I walked into The Tivoli just as Allison Weiss took the stage. As the crowd was still forming, I headed upstairs to grab a drink, then settled by the upper balcony. Allison and her band delivered a lashing of pop-infused indie-rock with a joy that was contagious. She took a moment to say that if anyone was coming back for the show on the following night, her life would be a little more complete. By that time, she said, she would have cuddled a koala.
CERES were up next. They’re a band going from strength to strength, belting out songs written with such candid lyricism that it seems almost like destiny to share a stage with The Smith Street Band. The crowd swelled as they smashed out a brilliant performance. I enjoyed their recorded songs, but I loved them live.
With a harder edge than Allison Weiss and CERES, Joyce Manor were the perfect transition to the main event of the night. They played with heart to a growing crowd. Joyce Manor put on a great show, but CERES were a hard act to follow. As their set wound down, people lined the balcony, and the standing area downstairs filled out.
The curtains fell and The Smith Street Band exploded onto the stage, to the roar of the crowd. It was apparent from the moment they appeared that frontman Wil Wagner’s voice had taken a beating on tour. It was fitting that they opened with Suffer, because it sounded like he was suffering. Despite his initial discomfort, Wil pushed through the pain and delivered a brilliant performance.

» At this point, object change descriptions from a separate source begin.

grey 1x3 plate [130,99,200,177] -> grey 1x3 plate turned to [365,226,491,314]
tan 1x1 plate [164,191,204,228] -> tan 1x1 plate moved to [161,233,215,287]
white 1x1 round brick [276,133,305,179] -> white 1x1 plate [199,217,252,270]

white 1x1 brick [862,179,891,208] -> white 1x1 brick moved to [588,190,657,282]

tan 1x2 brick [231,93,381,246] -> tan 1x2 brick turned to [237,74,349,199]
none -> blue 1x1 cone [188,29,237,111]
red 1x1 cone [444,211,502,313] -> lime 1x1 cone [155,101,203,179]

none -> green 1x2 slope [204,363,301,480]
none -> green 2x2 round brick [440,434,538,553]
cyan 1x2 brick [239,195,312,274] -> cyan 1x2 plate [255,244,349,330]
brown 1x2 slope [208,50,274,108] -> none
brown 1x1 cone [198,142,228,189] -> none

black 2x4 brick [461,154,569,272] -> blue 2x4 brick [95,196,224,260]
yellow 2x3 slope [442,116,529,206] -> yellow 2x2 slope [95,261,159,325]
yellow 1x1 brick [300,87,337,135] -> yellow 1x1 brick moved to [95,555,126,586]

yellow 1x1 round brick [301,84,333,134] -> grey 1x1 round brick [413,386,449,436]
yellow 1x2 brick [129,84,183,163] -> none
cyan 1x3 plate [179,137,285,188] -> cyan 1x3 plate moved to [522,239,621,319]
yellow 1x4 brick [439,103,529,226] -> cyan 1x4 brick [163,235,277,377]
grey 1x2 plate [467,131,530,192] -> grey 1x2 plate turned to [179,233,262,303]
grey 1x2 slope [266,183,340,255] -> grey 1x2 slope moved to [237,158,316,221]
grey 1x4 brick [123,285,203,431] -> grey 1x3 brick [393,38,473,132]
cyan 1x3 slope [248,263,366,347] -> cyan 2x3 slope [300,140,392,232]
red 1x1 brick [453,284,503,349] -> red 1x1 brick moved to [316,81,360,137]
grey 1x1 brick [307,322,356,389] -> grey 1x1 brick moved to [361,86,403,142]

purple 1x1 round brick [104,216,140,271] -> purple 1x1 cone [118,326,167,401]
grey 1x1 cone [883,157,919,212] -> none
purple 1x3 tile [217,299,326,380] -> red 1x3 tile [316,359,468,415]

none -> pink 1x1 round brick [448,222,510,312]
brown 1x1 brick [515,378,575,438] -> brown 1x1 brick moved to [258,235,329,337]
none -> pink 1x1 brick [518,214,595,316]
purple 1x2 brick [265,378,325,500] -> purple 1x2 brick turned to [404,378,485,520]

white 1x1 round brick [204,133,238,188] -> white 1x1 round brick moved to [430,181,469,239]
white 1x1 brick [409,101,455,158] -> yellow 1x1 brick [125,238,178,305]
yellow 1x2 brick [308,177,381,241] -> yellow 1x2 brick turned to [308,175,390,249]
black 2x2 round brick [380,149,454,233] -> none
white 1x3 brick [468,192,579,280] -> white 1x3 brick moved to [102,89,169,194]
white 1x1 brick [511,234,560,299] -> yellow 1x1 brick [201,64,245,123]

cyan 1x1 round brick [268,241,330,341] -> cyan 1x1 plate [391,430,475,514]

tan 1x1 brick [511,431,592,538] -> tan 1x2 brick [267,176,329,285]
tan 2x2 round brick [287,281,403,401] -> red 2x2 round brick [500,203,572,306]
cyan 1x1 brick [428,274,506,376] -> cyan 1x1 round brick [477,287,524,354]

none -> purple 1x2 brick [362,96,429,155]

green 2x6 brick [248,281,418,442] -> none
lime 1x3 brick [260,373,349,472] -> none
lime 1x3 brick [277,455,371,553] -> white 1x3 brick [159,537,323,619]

There aren’t too many perfect moments in life, but that felt like one of them
In the downtime between songs, Wil said that we were just going to have to sing louder to make up for it, and everyone was more than happy to oblige. I’ve been to the Tivoli a fair few times, and I have never heard a crowd singing a band’s lyrics back as loud as the crowd on Saturday night. Hell, I’ve been to gigs in arenas where the crowd didn’t sing half as loud as they did to The Smith Street Band.
Off the back of their new record, More Scared Of You Than You Are Of Me, the tone of the show was mostly shiny. Their previous albums were all a little on the melancholic side. Sad songs to smash beers and smoke ciggies to. That element is still there, of course, but there’s a hope and a hunger for a better future that really lifts their new album to another level.
To match their newer sound, they’ve expanded their line-up, adding in Lucy Wilson on keys and vocals, and Pool House Records inaugural signing Jess Locke on guitar and vocals. The Smith Street Band is now a six piece, with a stage presence to match. Every member of the band gave a killer performance, with the vocal rounds at the end of Run Into The World being one of the highlights of the night. Shine, I Don’t Wanna Die Anymore and The Arrogance of the Drunk Pedestrian were my favourite performances of the night.
Towards the end of the show, Wil asked the crowd how many of us were seeing the band for the first time. A few of us, myself included, made a bit of noise. He welcomed us to the family, then welcomed everyone else back into the fold. He shared with us the origins of Laughing (Or Pretending to Laugh), then launched into the song. Something about the atmosphere of the night, the crowd and the story of the origin of the song really resonated with me. There aren’t too many perfect moments in life, but that felt like one of them.
After the lights went down and the crowd began to shuffle out I felt like I was part of something bigger than myself. Sometimes coming home really does feel more like leaving.